19.03.2025
Stiftungen fördern innovative Modellprojekte, um neue Wege zu eröffnen. So auch die Schütt-Stiftung: An der Berliner Röntgen-Schule hat sie mit Partnern ein Angebot für Jugendliche geschaffen, denen ein Schulabbruch droht. Langfristige berufliche Praxis sowie individuelle inklusionspädagogische Begleitung schaffen neue Perspektiven. Das Projekt baut Brücken in die Zukunft – und ist trotzdem in einer Sackgasse. Denn anstatt Strukturen durch eine nachhaltige Förderung durch die öffentliche Hand zu sichern, droht angesichts der massiven Haushaltskürzungen in Berlin das Aus.
Schülerinnen und Schüler ohne Schulabschluss drohen oft völlig aus dem System zu fallen. Um das zu verhindern, haben die Röntgen-Sekundarschule, die Schütt-Stiftung, der Kurt-Löwenstein-Förderverein und die Pfefferwerk Stadtkultur gGmbH 2022 ein einzigartiges Modellprojekt gestartet. Sein Ansatz: Jugendliche, die im Regelunterricht scheitern, erhalten durch eine Kombination aus langfristiger beruflicher Praxis und individueller inklusionspädagogischer Begleitung eine neue Chance – sei es auf einen Schulabschluss oder einen alternativen Ausbildungsweg.

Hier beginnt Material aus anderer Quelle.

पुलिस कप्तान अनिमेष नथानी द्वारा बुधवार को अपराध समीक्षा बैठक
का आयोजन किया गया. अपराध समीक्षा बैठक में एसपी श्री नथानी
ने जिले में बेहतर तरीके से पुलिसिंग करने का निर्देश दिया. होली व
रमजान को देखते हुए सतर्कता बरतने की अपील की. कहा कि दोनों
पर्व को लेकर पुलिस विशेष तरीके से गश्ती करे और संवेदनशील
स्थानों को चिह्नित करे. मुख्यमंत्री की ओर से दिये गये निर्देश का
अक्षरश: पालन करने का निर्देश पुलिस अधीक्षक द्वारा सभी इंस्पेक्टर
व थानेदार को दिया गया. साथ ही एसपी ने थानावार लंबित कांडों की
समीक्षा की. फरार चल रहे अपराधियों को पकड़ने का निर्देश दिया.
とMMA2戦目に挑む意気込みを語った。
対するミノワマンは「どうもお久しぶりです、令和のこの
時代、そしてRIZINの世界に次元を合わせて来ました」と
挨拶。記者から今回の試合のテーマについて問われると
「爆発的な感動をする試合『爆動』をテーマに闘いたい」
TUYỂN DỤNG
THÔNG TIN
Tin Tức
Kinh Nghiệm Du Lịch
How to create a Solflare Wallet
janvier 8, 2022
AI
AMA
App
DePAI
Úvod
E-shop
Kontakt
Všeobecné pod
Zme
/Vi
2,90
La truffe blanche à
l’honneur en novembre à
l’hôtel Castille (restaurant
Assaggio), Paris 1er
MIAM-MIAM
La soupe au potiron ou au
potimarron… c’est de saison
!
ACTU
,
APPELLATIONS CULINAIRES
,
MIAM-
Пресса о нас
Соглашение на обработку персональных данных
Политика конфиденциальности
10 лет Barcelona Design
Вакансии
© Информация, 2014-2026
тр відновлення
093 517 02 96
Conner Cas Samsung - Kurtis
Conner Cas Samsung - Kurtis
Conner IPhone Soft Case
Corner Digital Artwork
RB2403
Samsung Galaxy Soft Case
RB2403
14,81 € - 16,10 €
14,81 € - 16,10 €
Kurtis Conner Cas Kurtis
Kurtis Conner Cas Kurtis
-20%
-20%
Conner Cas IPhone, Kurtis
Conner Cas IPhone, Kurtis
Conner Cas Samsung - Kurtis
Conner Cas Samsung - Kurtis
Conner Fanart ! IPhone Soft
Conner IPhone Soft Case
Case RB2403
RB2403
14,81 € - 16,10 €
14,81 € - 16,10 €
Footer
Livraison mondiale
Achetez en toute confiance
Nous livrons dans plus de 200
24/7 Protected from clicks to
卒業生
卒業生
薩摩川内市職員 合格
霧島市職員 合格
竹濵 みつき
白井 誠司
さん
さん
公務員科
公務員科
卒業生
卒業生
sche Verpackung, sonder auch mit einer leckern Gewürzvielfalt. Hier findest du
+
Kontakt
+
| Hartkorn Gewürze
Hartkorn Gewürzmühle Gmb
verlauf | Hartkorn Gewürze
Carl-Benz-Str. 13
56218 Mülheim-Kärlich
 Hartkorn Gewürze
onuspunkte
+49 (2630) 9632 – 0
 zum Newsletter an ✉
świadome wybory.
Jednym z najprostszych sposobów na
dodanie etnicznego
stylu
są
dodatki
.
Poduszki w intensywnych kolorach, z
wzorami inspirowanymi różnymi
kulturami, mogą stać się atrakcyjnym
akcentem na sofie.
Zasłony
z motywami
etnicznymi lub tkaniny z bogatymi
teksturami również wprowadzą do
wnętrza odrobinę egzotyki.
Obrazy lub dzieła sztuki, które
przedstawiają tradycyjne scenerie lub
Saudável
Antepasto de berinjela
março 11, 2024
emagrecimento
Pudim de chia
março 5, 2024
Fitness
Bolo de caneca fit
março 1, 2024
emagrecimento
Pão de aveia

Finanziert wird das Projekt bislang ausschließlich durch die Schütt-Stiftung und den Förderverein der Schule. Doch statt einer nachhaltigen Förderung eines erfolgreichen Projekts durch die öffentliche Hand droht nun das Aus. Berliner Haushaltskürzungen setzen damit eine erfolgreiche Bildungsarbeit aufs Spiel.
402 Schülerinnen und Schüler aus 34 Ethnien besuchen die Schule, 98,7 Prozent haben einen Migrationshintergrund, fast 90 Prozent stammen aus Familien mit Transferleistungen und bildungsfernen Familien. Viele bringen schwierige soziale oder psychische Voraussetzungen mit, was immer wieder zu Schulabbrüchen führt.
Das Team der Röntgen-Schule setzt sich nicht nur mit großem Engagement für die Ausbildungschancen der Schülerinnen und Schüler ein, sondern wagt neue Wege: durch Praxisklassen, lokale Berufsberatung und Projekte wie die inklusionspädagogische Schulassistenz. So wird ein Rahmen geschaffen, in dem Jugendliche wieder Vertrauen in Bildung fassen können.
50 Schülerinnen und Schüler, die ohne Unterstützung kaum oder gar nicht mehr am Regelunterricht teilnehmen konnten, wurden begleitet – mit enormem Erfolg: 95 Prozent konnten Aggressionen abbauen, stabilisierten sich emotional und entwickelten neue Perspektiven.
Die inklusionspädagogische Schulassistenz spielt dabei eine zentrale Rolle: Sie begleitet die Jugendlichen eng – nicht nur im Unterricht, sondern in allen Lebensbereichen. Sie hilft ihnen, Strukturen zu entwickeln, Konflikte zu bewältigen, Selbstvertrauen aufzubauen und sich in Praktika zu beweisen. Ob Krisenintervention, Unterstützung im Alltag oder Motivation im Schulkontext – die Assistenz ist die feste Bezugsperson, die Halt gibt und Wege aufzeigt. Auch Eltern werden aktiv einbezogen und fühlen sich entlastet.
Der Schlüssel zum Erfolg sind Langzeitpraktika. In Gastronomie, Kitas, Krankenhäusern, Friseursalons oder Kultureinrichtungen entdecken die Jugendlichen ihre Stärken – oft zum ersten Mal. So entstehen realistische Berufsperspektiven, selbst ohne klassischen Schulabschluss.
Dieses Projekt beweist: Inklusion braucht gezielte Unterstützung. Doch leider setzen genau hier die Kürzungen an. Die Umstrukturierung des Bonus-Programms, die unklare Verteilung von Mitteln im neuen Startchancen-Programm sowie der völlig unklare Zeitrahmen lassen Schulen im Ungewissen und im Regen stehen.
Es ist eine staatliche Aufgabe, Schule für die ganze Gesellschaft zu ermöglichen. Dazu braucht es passgenaue und langfristig finanzierte Lösungen. Die Erfolge dieses Projekts zeigen: Bildung ist keine Ausgabe, sondern eine Investition in die Zukunft – eine, die sich für die gesamte Gesellschaft auszahlt.
Andrea Bölling ist Stiftungsmanagerin im DSZ-Regionalbüro Berlin.